Alexis Bougouin, Université Clermont Auvergne (UCA); Olivier Roche, Université Clermont Auvergne (UCA) et Raphael Paris, Université Clermont Auvergne (UCA)

Les « écoulements pyroclastiques » sont des avalanches volcaniques composées de morceaux de lave solidifiée et de gaz chauds. Lorsqu’ils entrent dans la mer, ils peuvent générer des tsunamis, appelés « tsunamis volcaniques ». Comme leurs cousins déclenchés par des séismes sous-marins, ils peuvent être particulièrement meurtriers sur les côtes.
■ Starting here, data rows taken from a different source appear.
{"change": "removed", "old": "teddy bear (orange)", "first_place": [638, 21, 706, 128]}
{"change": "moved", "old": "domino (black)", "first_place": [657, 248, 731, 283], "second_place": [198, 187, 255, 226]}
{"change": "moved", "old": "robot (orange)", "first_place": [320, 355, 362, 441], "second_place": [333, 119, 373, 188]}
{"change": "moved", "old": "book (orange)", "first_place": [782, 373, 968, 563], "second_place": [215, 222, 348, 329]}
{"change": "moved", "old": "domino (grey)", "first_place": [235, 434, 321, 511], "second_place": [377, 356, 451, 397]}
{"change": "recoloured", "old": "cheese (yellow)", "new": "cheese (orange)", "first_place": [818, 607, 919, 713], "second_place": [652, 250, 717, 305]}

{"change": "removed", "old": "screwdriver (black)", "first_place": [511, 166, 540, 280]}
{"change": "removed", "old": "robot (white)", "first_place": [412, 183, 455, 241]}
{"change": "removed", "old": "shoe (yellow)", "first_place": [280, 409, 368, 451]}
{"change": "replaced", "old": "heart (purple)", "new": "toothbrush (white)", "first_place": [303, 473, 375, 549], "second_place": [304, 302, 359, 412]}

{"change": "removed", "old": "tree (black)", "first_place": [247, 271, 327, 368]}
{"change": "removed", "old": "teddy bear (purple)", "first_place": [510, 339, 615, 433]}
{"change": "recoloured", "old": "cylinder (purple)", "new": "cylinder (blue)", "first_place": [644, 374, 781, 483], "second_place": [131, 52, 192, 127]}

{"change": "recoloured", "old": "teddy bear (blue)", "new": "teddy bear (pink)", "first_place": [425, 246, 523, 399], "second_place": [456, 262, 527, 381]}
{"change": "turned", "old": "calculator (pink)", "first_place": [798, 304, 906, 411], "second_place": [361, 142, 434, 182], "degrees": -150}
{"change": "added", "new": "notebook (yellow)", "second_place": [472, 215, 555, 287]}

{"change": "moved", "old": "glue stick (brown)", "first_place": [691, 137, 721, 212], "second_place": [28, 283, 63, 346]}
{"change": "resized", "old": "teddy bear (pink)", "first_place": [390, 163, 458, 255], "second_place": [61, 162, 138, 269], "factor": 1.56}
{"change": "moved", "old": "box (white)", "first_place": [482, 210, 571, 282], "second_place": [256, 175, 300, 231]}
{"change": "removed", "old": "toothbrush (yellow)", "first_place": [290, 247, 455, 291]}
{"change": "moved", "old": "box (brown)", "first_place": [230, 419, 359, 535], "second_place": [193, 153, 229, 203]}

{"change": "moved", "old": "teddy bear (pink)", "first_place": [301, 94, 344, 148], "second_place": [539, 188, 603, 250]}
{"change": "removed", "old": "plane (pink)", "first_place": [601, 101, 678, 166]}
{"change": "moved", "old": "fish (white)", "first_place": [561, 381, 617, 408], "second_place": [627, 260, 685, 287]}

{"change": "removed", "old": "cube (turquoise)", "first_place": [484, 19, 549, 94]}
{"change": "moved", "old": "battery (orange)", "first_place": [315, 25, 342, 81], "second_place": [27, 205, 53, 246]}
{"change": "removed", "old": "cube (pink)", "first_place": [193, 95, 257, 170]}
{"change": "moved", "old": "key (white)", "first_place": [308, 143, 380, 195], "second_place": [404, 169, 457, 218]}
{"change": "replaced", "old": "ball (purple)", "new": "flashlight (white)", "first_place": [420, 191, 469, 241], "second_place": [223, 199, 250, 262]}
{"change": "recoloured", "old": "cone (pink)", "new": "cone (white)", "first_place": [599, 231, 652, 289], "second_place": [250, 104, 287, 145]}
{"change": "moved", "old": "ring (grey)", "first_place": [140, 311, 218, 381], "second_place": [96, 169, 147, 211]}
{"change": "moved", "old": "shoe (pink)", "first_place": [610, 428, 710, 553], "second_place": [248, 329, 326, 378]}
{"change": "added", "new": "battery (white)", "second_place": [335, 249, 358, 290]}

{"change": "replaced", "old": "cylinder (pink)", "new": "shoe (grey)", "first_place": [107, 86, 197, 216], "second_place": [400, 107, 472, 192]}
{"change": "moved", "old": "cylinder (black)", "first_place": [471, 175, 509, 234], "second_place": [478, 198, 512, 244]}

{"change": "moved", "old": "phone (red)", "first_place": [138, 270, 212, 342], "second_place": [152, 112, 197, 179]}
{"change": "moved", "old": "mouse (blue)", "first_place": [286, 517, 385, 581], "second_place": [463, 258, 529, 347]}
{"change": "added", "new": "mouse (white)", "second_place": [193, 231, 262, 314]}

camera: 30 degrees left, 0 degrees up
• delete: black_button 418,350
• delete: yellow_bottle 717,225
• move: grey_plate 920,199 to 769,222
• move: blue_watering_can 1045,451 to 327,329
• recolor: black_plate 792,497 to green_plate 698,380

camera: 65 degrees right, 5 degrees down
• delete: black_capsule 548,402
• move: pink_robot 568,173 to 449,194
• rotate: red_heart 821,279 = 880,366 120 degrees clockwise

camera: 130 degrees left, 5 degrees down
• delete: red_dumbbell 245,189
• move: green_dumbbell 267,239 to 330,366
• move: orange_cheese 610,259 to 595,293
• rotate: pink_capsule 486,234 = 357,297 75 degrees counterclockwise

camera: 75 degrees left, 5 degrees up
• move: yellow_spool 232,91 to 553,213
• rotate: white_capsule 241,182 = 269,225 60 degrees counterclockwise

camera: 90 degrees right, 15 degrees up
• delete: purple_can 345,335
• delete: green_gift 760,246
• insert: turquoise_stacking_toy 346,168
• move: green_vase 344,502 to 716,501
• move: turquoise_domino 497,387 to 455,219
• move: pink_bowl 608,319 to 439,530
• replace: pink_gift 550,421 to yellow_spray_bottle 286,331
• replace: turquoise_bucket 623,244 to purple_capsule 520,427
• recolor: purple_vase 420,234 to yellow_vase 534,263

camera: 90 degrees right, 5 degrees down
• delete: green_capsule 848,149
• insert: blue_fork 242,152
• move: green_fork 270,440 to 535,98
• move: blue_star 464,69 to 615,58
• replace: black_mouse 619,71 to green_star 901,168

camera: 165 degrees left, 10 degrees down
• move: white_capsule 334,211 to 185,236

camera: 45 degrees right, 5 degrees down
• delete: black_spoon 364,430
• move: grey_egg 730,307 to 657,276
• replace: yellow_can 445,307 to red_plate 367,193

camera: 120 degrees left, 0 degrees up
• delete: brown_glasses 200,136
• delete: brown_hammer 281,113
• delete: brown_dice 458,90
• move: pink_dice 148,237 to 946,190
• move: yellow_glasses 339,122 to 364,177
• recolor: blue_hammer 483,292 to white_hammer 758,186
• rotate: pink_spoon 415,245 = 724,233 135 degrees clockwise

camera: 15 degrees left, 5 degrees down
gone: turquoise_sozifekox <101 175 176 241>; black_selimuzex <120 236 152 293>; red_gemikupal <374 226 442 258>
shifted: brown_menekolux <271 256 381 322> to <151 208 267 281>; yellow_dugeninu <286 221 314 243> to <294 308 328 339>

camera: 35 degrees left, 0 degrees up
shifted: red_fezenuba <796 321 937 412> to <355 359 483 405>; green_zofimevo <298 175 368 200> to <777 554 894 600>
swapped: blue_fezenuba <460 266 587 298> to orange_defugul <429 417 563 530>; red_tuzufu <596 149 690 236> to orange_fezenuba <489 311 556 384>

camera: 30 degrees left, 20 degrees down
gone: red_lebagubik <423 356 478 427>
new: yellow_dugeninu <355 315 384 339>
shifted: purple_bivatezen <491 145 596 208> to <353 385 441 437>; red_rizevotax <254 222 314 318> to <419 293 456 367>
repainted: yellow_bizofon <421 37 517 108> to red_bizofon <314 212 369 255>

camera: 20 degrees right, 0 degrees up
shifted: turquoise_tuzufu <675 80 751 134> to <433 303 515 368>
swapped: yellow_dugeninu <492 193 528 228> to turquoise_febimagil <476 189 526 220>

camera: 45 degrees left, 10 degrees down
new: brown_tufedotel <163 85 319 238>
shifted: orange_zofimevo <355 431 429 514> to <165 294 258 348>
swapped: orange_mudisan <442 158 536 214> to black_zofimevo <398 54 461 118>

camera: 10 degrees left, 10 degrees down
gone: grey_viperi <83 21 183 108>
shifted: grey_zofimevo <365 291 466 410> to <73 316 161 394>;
Ce type de tsunami a récemment été observé en mer des Caraïbes et en mer Méditerranée, lors des éruptions de la Soufrière de Montserrat en 1997 et 2003 et du volcan Stromboli en 2019. Un exemple historique est l’éruption du volcan Krakatau survenue en 1883 causant plus de 36 000 morts. Lors de cette éruption, des écoulements pyroclastiques sont entrés dans l’océan Indien provoquant le déferlement de plusieurs tsunamis sur les côtes indonésiennes avec des vagues de plusieurs dizaines de mètres. L’impact des tsunamis volcaniques sur les côtes environnantes n’est donc pas anecdotique, d’autant que les systèmes de prévention sont généralement développés sur la détection de séismes sous-marins, qui représentent la principale cause de tsunamis.

Un volcan en bord de mer

Lorsqu’un tel volcan entre en éruption, divers phénomènes peuvent conduire à la formation de tsunamis volcaniques : glissement de terrain, explosion subaquatique, séisme, effondrement de caldera, écoulement pyroclastique.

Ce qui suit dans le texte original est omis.